Yes, the goats. This is their story, too. On their 25-acre farm near Nerstrand, Minn., Reeck and partner Kate Wall raise a small herd of goats, and it's their sweet milk that provides the foundation for the chèvres and fetas that are the pride of Singing Hills Goat Dairy.
Reeck's fresh, snowy white chèvre is pure pleasure, with a delicately luscious creaminess and a pristine milky flavor that radiates a this-was-made-two-days-ago freshness. The feta is similarly first-rate: firm yet beautifully crumbly, with a teasingly tangy bite. Aficionados will enjoy the unadulterated varieties, but Reeck also blends them with fresh herbs and seasonings, with winning results.

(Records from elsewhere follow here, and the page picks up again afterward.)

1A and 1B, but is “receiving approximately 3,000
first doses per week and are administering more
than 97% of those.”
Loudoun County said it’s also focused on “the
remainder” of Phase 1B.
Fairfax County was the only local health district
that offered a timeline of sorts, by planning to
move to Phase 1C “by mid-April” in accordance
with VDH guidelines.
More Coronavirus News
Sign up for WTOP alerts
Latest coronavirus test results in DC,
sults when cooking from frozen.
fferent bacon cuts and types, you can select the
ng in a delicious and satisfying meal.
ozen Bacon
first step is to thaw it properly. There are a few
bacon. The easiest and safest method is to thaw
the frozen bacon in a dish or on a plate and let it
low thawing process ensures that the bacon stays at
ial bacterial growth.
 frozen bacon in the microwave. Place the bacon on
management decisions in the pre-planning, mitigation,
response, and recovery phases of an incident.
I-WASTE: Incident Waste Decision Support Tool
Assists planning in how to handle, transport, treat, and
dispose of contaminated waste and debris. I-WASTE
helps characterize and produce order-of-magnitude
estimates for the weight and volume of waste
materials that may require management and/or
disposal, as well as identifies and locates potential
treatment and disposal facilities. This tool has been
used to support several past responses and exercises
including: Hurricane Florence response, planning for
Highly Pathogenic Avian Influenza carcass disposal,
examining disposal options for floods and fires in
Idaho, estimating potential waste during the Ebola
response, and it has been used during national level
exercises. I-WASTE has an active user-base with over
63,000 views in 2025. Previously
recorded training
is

Those unfamiliar with goat's milk cheese curds need to line up for Reeck's plain-and-simple version, and her lumpy, agreeably sour yogurt — which she bottles in returnable glass Mason jars — is an otherworldly experience. One taste, and you'll be forever spoiled for even the most premium supermarket alternatives.
Goat nirvana
If a Hollywood type were scouting around for a picturesque Midwestern farm, the couple's 25 acres would be a shoo-in, on the periphery of the visually stunning Nerstrand-Big Woods State Park. From the goats' perspective, they live in spalike surroundings, a charmed life dedicated to roaming through roomy, shaded pastures surrounded by a solar-powered electrified fence.
Contrary to popular belief, goats are actually fairly finicky eaters. In the winter they feed on alfalfa hay, but warm weather finds them grazing a daily diet of about seven pounds of grasses and leaves, including the low-hanging foliage on the farm's majestic oaks.